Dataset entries
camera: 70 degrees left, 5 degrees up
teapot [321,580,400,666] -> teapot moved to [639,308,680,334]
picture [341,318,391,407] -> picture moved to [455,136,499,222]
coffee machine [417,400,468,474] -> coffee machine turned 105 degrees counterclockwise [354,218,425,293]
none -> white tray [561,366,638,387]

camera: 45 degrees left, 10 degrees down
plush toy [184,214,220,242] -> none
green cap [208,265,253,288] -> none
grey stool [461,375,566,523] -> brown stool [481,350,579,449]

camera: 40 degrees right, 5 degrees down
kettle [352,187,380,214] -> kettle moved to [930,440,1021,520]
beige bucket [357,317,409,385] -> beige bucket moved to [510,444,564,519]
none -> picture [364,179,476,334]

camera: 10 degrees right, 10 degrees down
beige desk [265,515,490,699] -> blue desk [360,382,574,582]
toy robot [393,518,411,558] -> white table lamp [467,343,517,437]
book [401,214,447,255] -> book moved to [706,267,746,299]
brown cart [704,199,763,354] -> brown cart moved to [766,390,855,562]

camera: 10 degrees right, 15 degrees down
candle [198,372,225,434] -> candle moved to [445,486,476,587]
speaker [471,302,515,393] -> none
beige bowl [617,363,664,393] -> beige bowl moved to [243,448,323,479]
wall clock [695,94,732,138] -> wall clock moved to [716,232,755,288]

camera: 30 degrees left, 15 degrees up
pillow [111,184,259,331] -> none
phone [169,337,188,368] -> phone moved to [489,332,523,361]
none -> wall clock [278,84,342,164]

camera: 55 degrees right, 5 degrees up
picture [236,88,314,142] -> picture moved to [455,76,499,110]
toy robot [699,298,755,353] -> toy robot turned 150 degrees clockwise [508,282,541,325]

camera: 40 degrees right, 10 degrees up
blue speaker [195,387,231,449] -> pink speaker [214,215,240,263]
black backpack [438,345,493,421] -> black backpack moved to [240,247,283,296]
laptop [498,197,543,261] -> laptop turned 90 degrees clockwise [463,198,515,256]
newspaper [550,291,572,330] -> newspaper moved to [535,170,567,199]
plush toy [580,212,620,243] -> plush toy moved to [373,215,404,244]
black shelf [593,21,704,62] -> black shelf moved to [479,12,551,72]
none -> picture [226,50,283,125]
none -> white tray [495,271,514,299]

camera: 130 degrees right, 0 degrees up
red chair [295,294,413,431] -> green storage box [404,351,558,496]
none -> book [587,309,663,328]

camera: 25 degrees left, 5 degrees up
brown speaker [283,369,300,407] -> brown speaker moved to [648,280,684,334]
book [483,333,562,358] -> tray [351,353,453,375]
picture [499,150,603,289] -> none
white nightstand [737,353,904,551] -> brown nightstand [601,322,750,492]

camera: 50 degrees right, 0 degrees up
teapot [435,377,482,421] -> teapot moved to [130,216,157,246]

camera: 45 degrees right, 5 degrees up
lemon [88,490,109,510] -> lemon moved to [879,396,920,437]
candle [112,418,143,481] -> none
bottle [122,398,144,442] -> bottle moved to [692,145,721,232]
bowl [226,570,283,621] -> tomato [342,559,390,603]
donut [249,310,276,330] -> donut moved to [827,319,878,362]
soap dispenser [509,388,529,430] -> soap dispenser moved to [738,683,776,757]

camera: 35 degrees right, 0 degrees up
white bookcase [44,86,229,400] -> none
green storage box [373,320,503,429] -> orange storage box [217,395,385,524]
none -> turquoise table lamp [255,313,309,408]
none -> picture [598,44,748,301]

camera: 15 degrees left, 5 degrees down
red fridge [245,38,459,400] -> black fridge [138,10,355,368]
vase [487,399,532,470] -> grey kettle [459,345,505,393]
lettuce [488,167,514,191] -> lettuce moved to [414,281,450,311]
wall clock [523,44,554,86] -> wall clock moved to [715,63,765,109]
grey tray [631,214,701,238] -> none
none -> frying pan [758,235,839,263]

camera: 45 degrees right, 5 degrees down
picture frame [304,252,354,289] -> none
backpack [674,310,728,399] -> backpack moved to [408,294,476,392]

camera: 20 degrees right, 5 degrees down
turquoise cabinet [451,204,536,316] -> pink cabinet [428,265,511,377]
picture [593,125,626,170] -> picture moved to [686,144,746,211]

## Task statement
For the lines above, output exactly those from the line containing "camera: 15 degrees left, 5 degrees down" through the line containing "camera: 20 degrees right, 5 degrees down", and skip the others.

## Written reply
camera: 15 degrees left, 5 degrees down
red fridge [245,38,459,400] -> black fridge [138,10,355,368]
vase [487,399,532,470] -> grey kettle [459,345,505,393]
lettuce [488,167,514,191] -> lettuce moved to [414,281,450,311]
wall clock [523,44,554,86] -> wall clock moved to [715,63,765,109]
grey tray [631,214,701,238] -> none
none -> frying pan [758,235,839,263]

camera: 45 degrees right, 5 degrees down
picture frame [304,252,354,289] -> none
backpack [674,310,728,399] -> backpack moved to [408,294,476,392]

camera: 20 degrees right, 5 degrees down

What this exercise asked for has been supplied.